[Rendered images with source text]
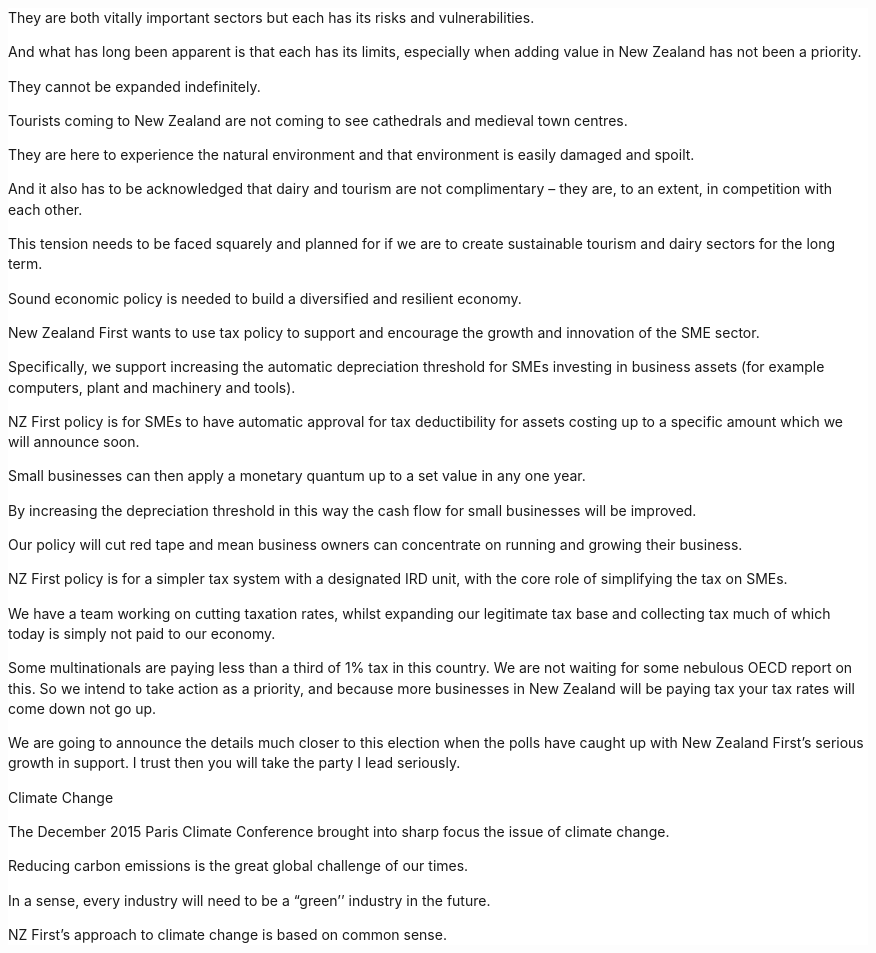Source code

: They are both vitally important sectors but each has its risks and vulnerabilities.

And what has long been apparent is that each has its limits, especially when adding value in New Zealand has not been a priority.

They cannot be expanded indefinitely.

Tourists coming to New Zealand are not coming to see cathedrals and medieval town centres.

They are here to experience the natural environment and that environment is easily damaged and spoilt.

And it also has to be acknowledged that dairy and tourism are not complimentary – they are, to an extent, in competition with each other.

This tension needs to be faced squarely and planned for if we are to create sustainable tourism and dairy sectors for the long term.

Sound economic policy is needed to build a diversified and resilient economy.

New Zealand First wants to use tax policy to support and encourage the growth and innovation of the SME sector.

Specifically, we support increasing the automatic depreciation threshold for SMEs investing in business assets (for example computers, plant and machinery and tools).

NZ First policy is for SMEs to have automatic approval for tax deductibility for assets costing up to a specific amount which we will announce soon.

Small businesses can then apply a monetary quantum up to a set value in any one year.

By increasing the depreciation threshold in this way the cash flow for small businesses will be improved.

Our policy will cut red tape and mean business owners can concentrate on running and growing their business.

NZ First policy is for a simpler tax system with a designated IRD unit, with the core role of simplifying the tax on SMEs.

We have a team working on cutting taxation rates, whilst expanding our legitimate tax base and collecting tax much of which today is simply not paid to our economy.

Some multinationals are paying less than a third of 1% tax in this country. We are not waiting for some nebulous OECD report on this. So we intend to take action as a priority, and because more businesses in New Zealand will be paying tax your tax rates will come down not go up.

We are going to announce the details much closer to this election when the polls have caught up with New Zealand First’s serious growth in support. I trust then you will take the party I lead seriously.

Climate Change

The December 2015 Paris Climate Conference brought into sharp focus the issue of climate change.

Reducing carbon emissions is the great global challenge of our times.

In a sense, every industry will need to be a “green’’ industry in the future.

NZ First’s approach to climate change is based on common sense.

• [Request]: From the line containing "We are going" down to the last line of the data, transcribe every line exactly; nothing else should appear.

• [Answer to the problem]:
We are going to announce the details much closer to this election when the polls have caught up with New Zealand First’s serious growth in support. I trust then you will take the party I lead seriously.

Climate Change

The December 2015 Paris Climate Conference brought into sharp focus the issue of climate change.

Reducing carbon emissions is the great global challenge of our times.

In a sense, every industry will need to be a “green’’ industry in the future.

NZ First’s approach to climate change is based on common sense.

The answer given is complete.